Assigned task
Lines before the one holding "left elbow: (1445, 1036)" are not wanted. Please copy that line and everything after it to the end of the records, exactly, skipping pictures.

The data

###

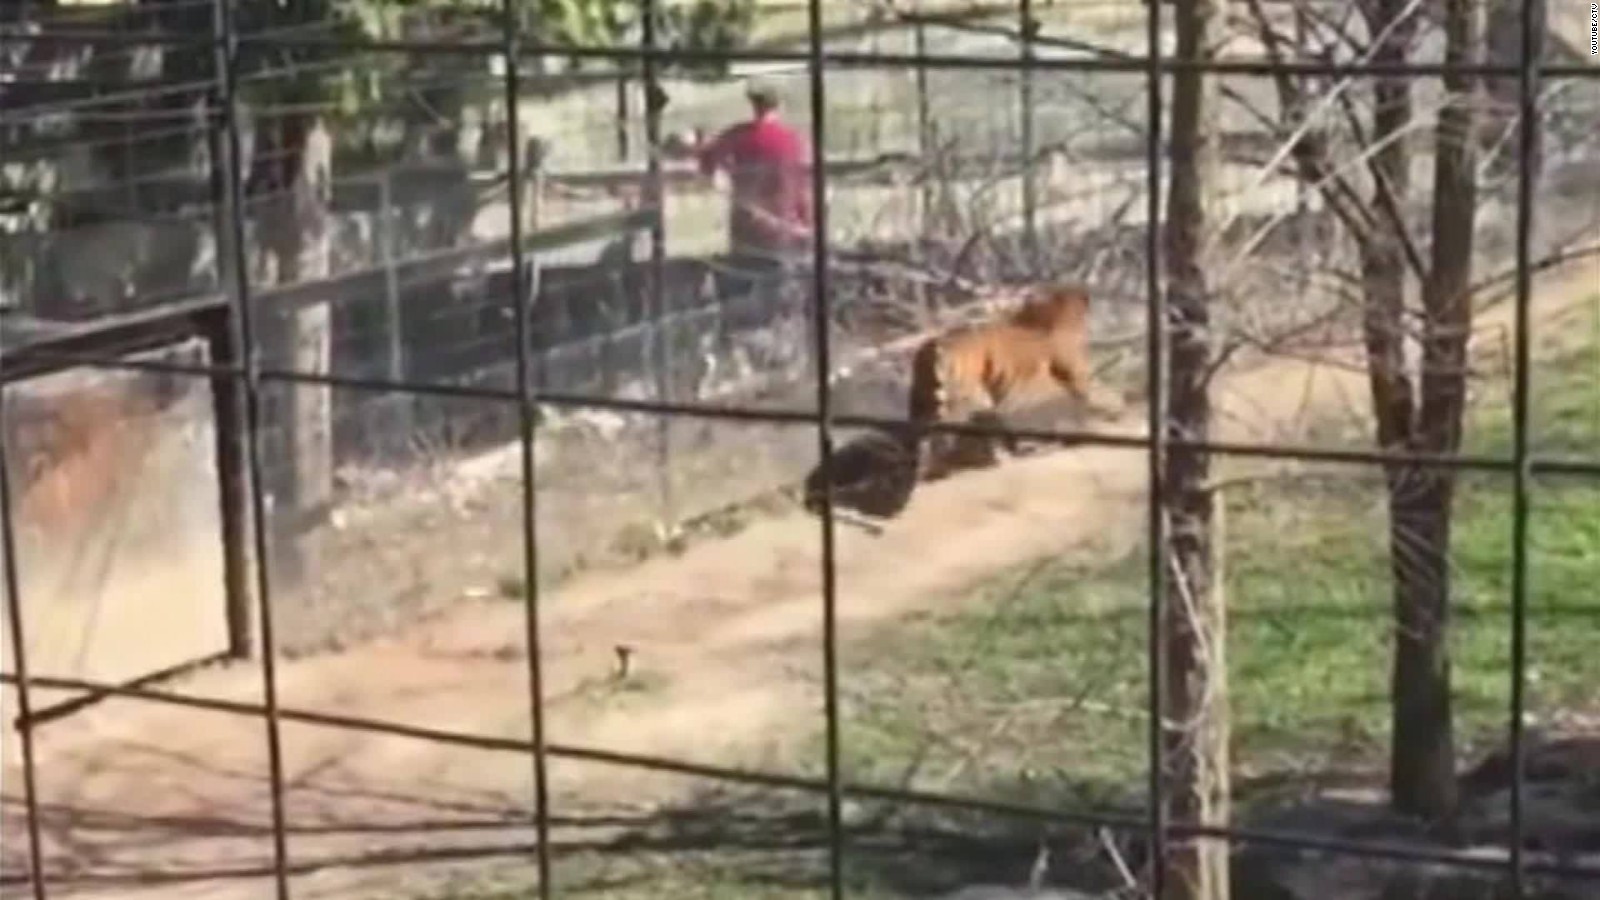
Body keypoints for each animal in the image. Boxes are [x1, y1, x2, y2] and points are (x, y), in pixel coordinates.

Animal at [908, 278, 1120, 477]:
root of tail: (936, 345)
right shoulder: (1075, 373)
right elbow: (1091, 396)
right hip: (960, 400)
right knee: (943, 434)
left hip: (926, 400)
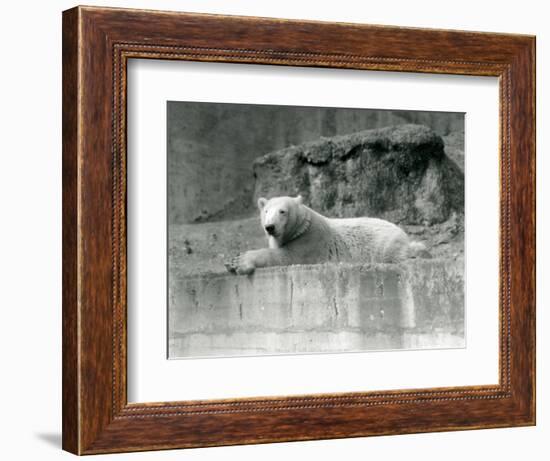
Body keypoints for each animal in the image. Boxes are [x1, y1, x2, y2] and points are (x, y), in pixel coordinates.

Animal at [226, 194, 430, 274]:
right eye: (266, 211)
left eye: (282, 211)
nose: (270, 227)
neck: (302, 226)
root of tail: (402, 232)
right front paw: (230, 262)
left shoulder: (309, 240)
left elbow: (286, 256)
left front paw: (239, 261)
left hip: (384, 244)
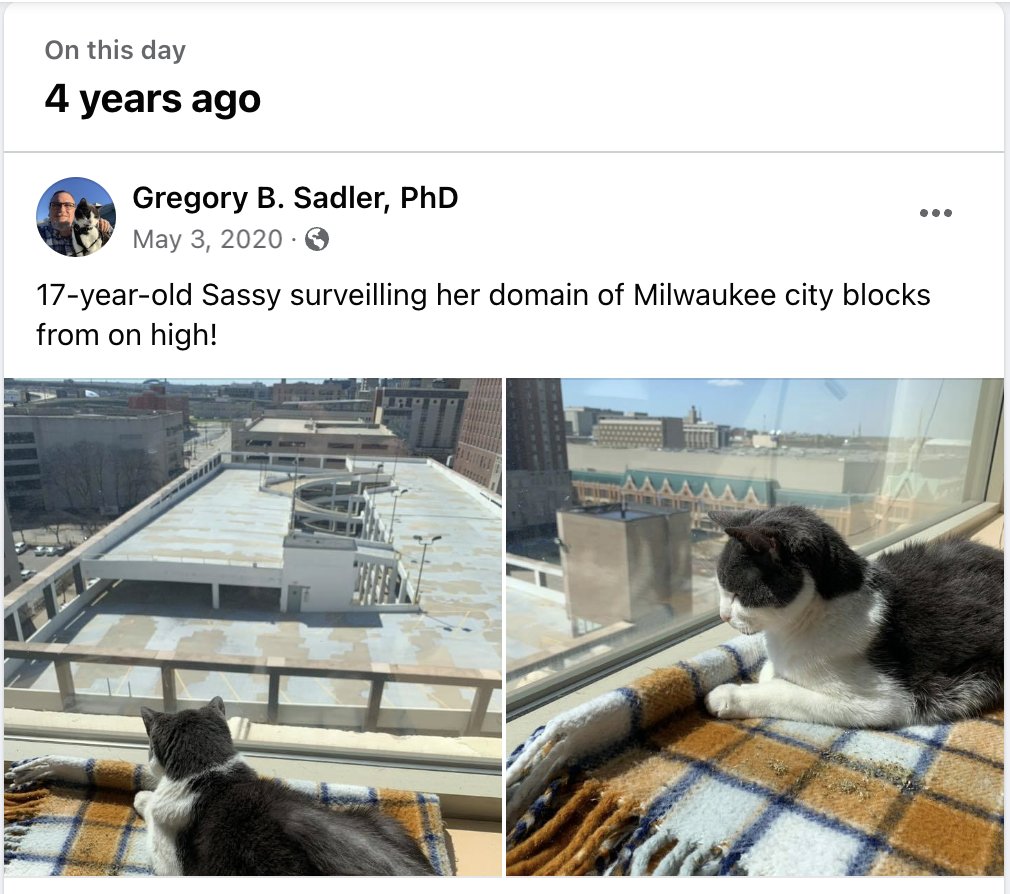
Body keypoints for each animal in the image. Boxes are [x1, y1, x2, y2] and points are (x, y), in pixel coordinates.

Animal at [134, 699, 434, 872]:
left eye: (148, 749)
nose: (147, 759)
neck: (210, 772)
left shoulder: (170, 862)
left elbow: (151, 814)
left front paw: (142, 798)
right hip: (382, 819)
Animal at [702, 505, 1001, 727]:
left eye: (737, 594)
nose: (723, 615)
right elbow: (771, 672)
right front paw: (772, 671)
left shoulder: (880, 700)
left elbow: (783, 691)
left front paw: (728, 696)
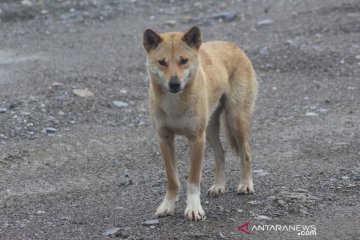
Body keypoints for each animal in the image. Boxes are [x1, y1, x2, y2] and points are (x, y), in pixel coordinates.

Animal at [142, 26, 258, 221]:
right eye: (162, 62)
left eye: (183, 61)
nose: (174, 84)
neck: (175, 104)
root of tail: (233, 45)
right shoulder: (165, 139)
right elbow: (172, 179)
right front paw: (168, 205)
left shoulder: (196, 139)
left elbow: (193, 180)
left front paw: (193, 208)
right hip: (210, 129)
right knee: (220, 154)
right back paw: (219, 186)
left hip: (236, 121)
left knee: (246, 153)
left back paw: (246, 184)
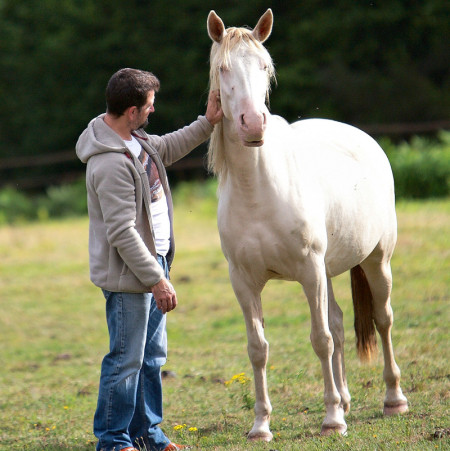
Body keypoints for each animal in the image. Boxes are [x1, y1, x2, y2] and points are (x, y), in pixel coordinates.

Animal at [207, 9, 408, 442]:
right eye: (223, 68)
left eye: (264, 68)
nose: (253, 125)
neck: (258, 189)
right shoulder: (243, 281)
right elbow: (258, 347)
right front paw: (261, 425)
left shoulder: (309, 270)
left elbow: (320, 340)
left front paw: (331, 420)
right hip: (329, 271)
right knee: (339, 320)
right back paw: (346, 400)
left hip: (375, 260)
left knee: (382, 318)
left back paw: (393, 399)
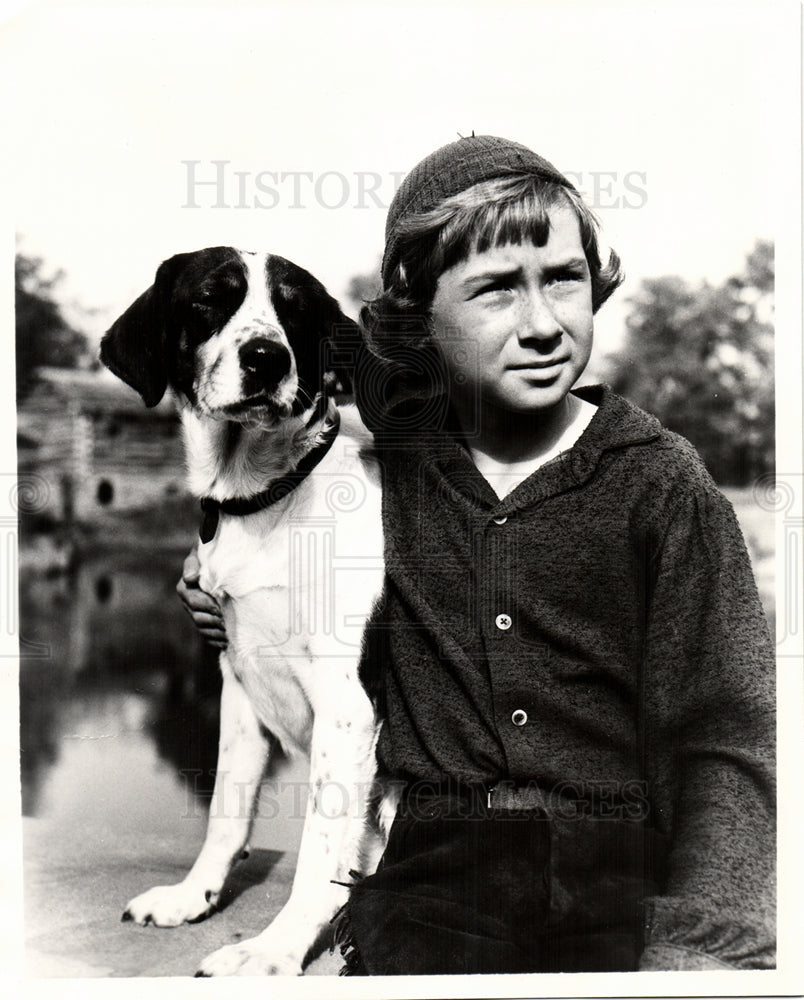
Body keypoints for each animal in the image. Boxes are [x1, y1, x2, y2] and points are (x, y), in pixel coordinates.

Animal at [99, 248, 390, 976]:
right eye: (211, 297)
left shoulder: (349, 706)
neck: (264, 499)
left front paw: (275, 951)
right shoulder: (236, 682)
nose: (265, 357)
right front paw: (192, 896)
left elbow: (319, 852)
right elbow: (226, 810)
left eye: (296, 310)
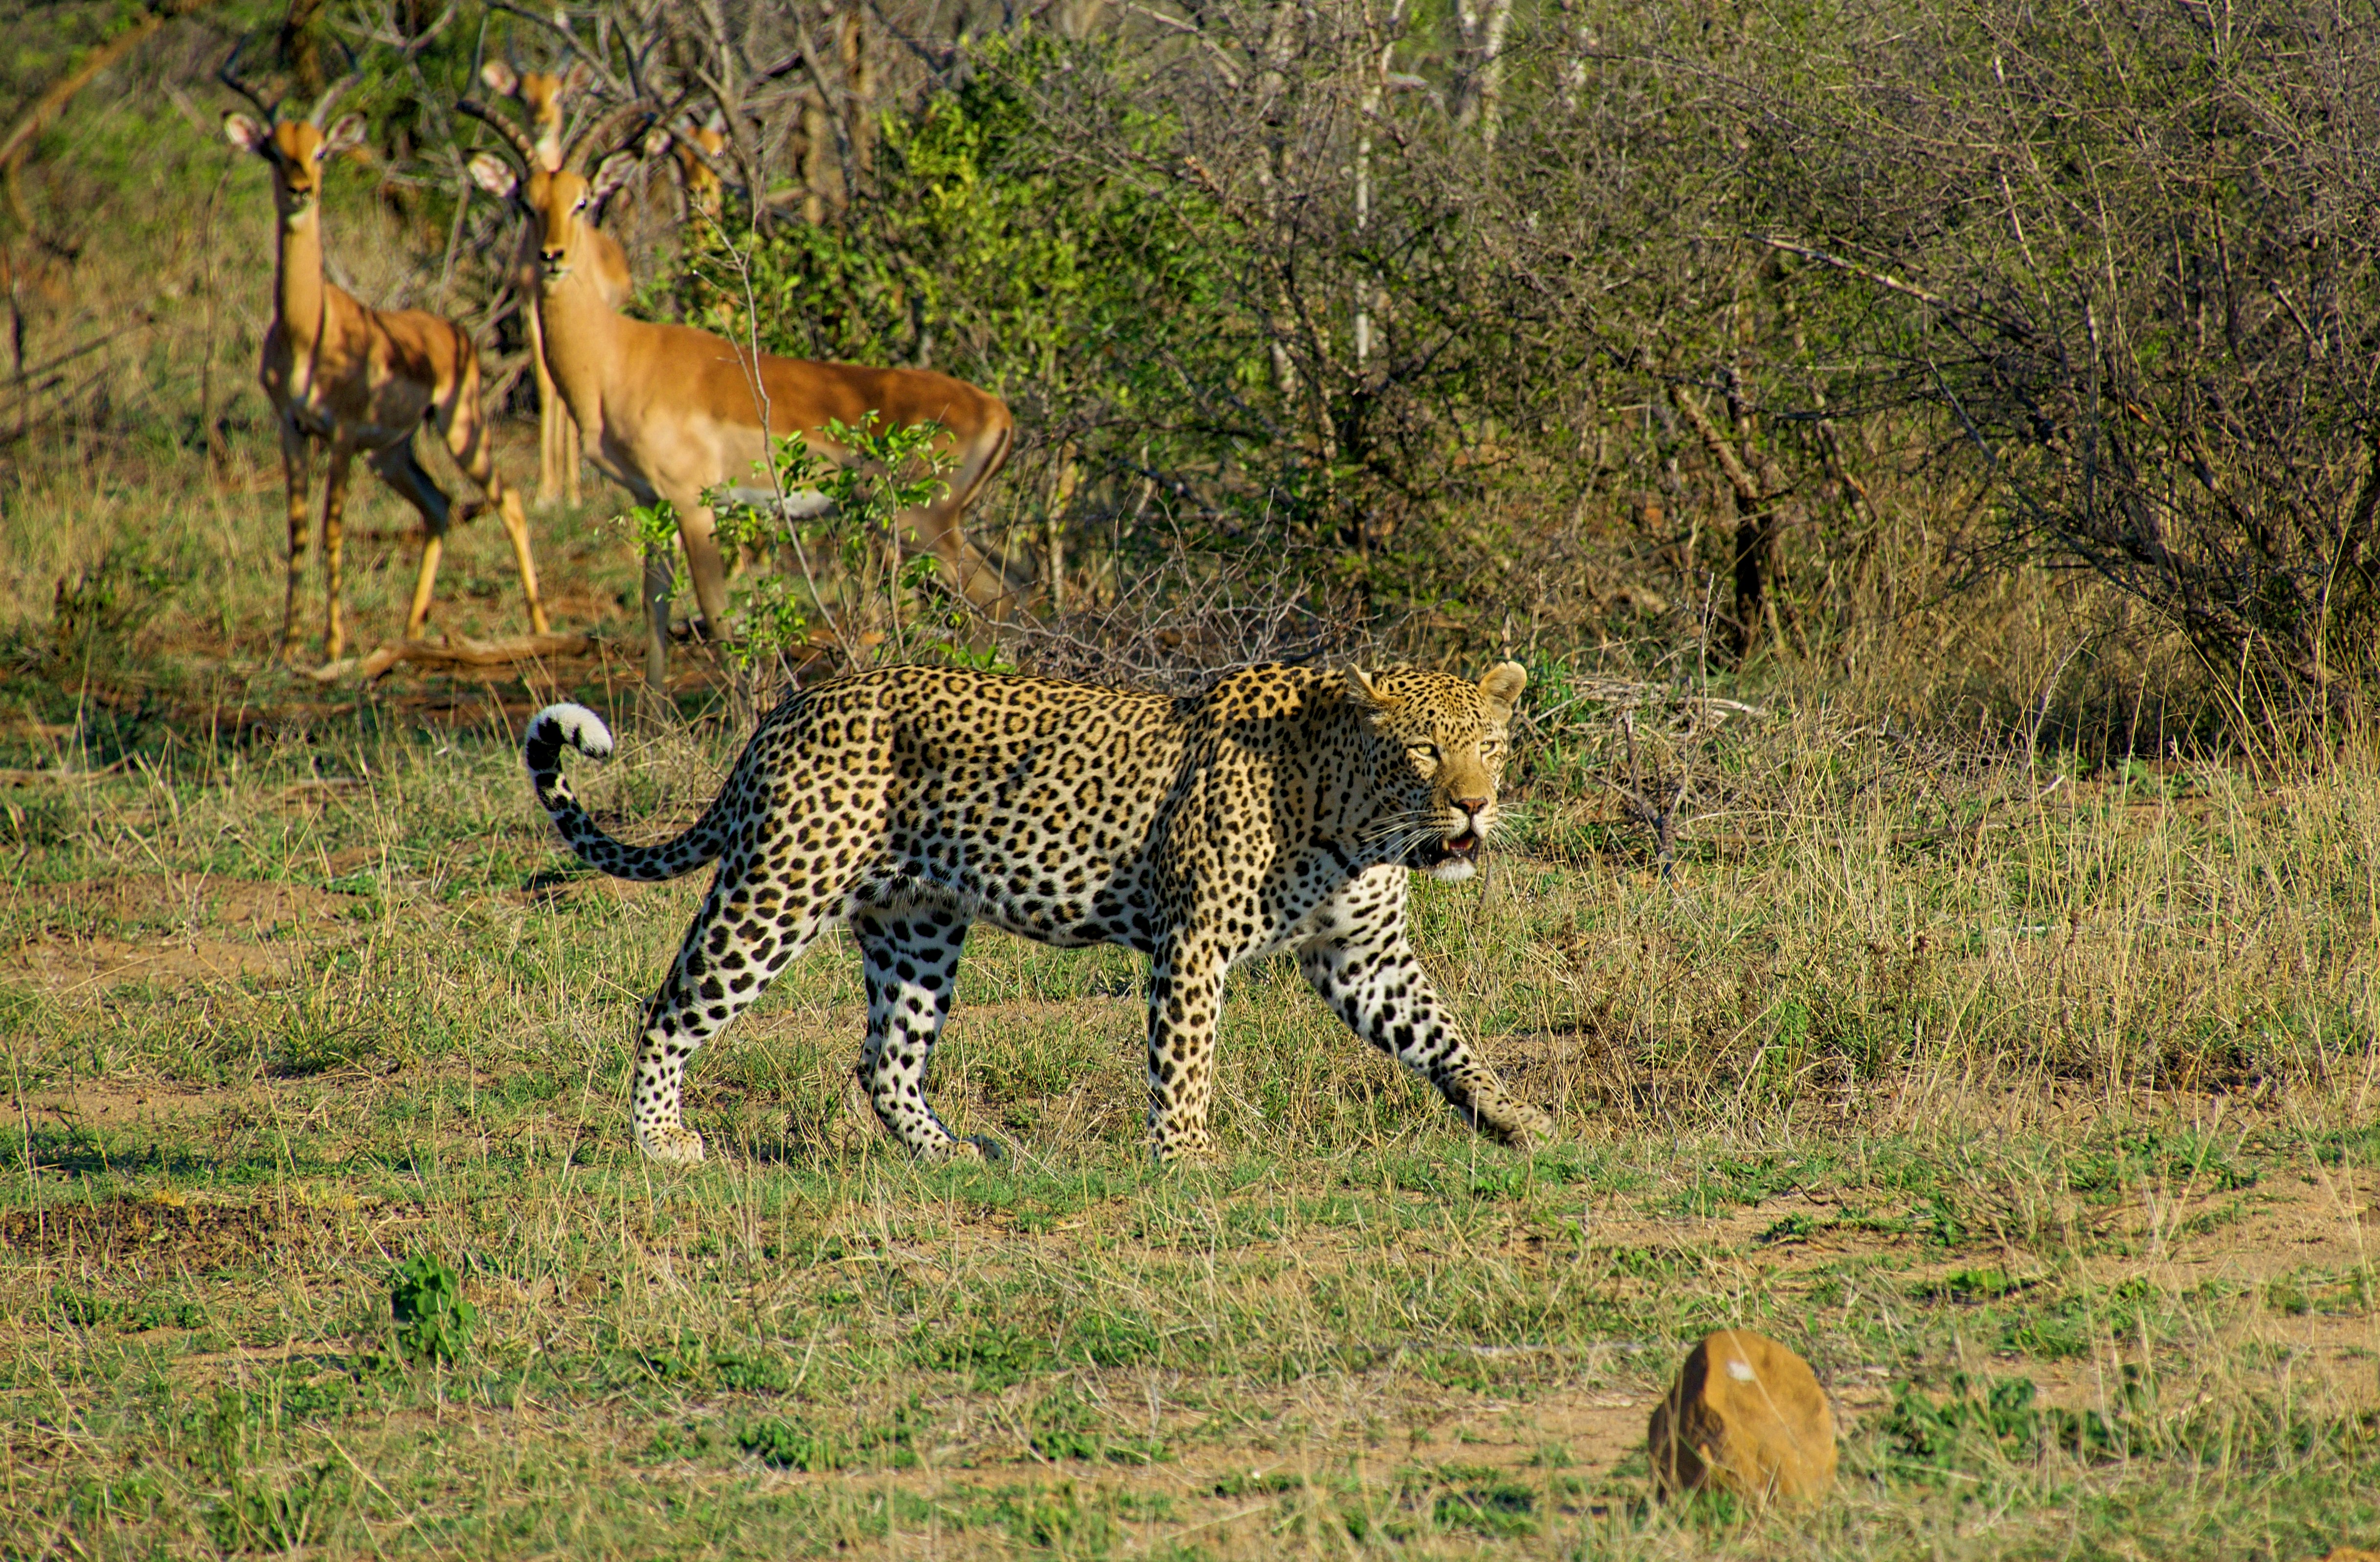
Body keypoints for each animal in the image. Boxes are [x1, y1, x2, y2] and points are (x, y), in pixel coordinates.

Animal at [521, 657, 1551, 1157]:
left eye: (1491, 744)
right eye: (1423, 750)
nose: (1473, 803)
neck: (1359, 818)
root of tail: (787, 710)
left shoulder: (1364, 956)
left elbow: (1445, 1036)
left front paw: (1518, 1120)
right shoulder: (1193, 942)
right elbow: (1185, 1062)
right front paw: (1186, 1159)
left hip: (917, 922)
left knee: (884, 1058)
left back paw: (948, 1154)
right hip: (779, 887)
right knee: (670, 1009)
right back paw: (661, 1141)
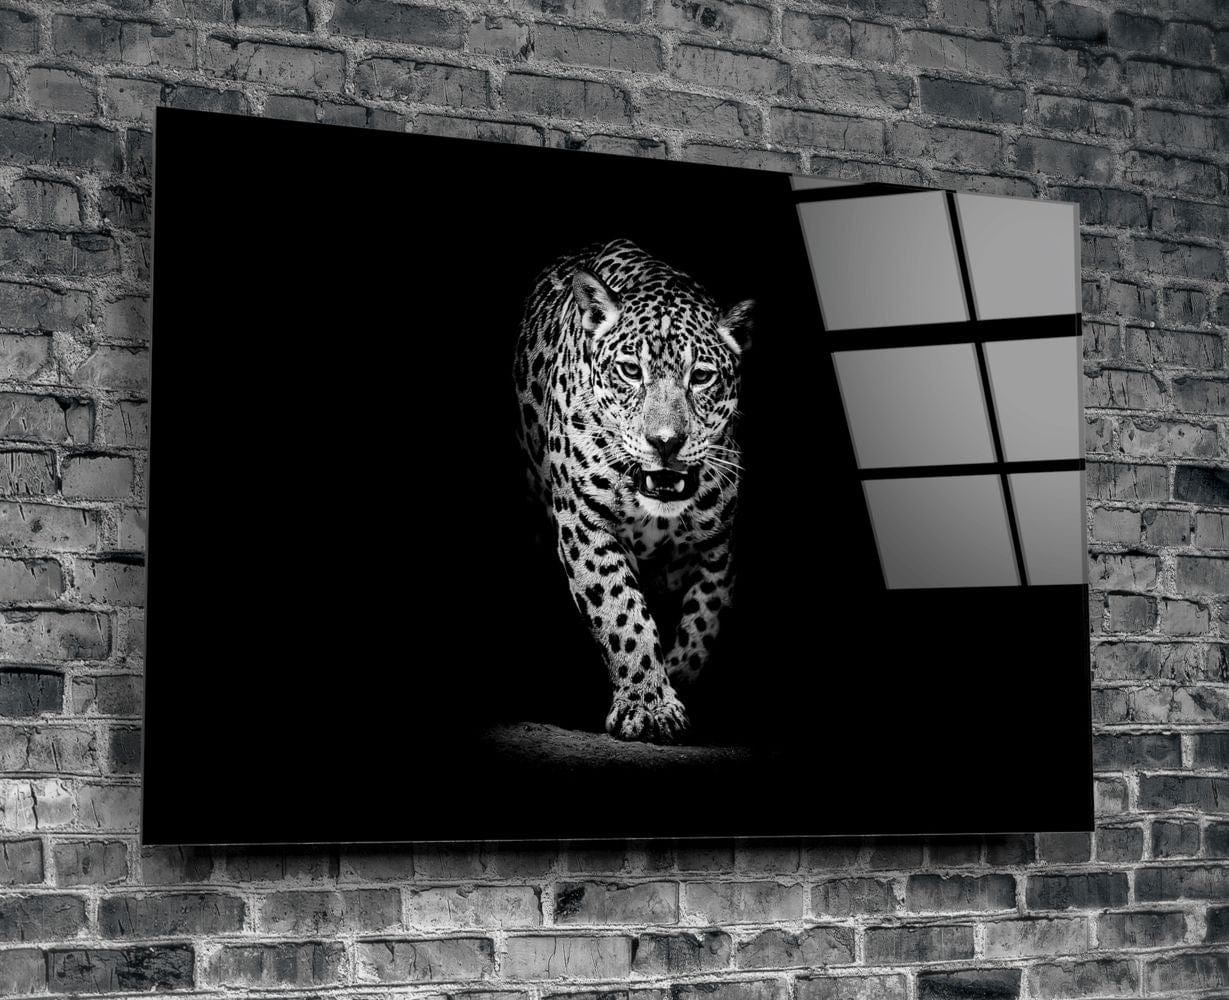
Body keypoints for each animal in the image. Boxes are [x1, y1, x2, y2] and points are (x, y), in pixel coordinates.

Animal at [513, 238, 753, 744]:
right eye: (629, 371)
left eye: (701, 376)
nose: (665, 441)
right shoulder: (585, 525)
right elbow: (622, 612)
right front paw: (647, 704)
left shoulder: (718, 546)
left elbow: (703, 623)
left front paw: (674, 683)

###

Finished exercise
left elbow: (1445, 1036)
left front paw: (1518, 1120)
right shoulder: (1193, 942)
right elbow: (1185, 1062)
right front paw: (1186, 1159)
left hip: (917, 922)
left knee: (884, 1058)
left back paw: (948, 1154)
right hip: (779, 887)
right knee: (670, 1009)
right back paw: (661, 1141)
Body keypoints for each animal in the image. Boxes are [x1, y1, x2, y2] and points are (x, y), in pixel coordinates.

Animal at [513, 238, 753, 744]:
right eye: (629, 371)
left eye: (701, 376)
nose: (665, 441)
right shoulder: (585, 525)
right elbow: (622, 612)
right front paw: (647, 704)
left shoulder: (718, 546)
left elbow: (703, 623)
left front paw: (674, 683)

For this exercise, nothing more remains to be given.